Some libertarians will argue that a single-payer system will result in lower quality healthcare. Yet these same libertarians fail to explain why, then, numerous quality of care, cost of care, and treatment outcome studies, including patient satisfaction surveys, show the VHA (Veteran’s Health Administration, a purely government funded branch of healthcare) consistently outperforming the private health care sector.

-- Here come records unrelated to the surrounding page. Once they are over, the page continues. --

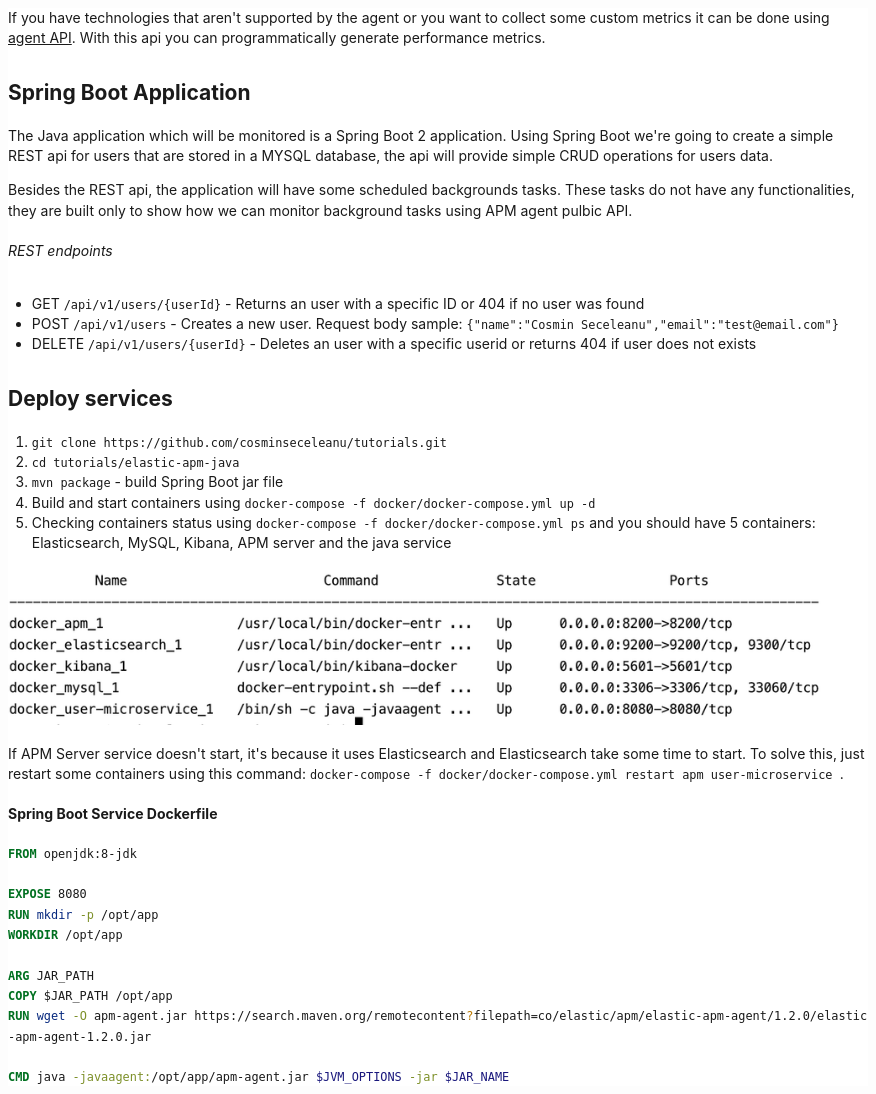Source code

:If you have technologies that aren't supported by the agent or you want to collect some custom metrics it can be done using [agent API](https://www.elastic.co/guide/en/apm/agent/java/current/public-api.html). With this api you can programmatically generate performance metrics.    

## Spring Boot Application
The Java application which will be monitored is a Spring Boot 2 application. Using Spring Boot we're going to create a simple REST api for users that are stored in a MYSQL database, the api will provide simple CRUD operations for users data.

Besides the REST api, the application will have some scheduled backgrounds tasks. These tasks do not have any functionalities, they are built only to show how we can monitor background tasks using APM agent pulbic API.

###### REST endpoints

* GET `/api/v1/users/{userId}` - Returns an user with a specific ID or 404 if no user was found
* POST `/api/v1/users` - Creates a new user. Request body sample: `{"name":"Cosmin Seceleanu","email":"test@email.com"}` 
* DELETE `/api/v1/users/{userId}` - Deletes an user with a specific userid or returns 404 if user does not exists


## Deploy services

 1. `git clone https://github.com/cosminseceleanu/tutorials.git`
 2. `cd tutorials/elastic-apm-java`
 3. `mvn package` - build Spring Boot jar file
 4. Build and start containers using `docker-compose -f docker/docker-compose.yml up -d`
 5. Checking containers status using `docker-compose -f docker/docker-compose.yml ps` and you should have 5 containers: Elasticsearch, MySQL, Kibana, APM server and the java service
 
 ![alt-text](./images/docker-ps.png)
 
 If APM Server service doesn't start, it's because it uses Elasticsearch and Elasticsearch take some time to start. To solve this, just restart some containers using this command: `docker-compose -f docker/docker-compose.yml restart apm user-microservice
`. 

#### Spring Boot Service Dockerfile

```dockerfile
FROM openjdk:8-jdk

EXPOSE 8080
RUN mkdir -p /opt/app
WORKDIR /opt/app

ARG JAR_PATH
COPY $JAR_PATH /opt/app
RUN wget -O apm-agent.jar https://search.maven.org/remotecontent?filepath=co/elastic/apm/elastic-apm-agent/1.2.0/elastic-apm-agent-1.2.0.jar

CMD java -javaagent:/opt/app/apm-agent.jar $JVM_OPTIONS -jar $JAR_NAME
```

Here’s one reason: the VHA, unlike the private sector, has invested substantially in electronic medical records and other improvements to the quality of care they offer. Dr. David Brailer, Bush's National Coordinator for Health Care Information Technology, “estimates that if the U.S. health-care system as a whole would adopt electronic medical records and computerized prescription orders, it would save as much as 2 percent of GDP and also dramatically improve quality of care” (Longman). The fact of the matter is hospitals and doctors have no financial incentive to justify the substantial up-front costs of electronic records (or other improvements). Again because of information disparity, consumers are often not cognizant of any such investment or its benefits, and certainly will not pay higher insurance premiums for them. To attain maximal profits, insurers need only persuade consumers that they are getting quality healthcare without actually burdening themselves to provide it. With such information disparity, and with enough advertising dollars, consumers will be unable to tell the difference until it’s too late. A single-payer system (such as the VHA), in contrast, need not justify to shareholders the profitability of an investment needed to improve healthcare and save lives.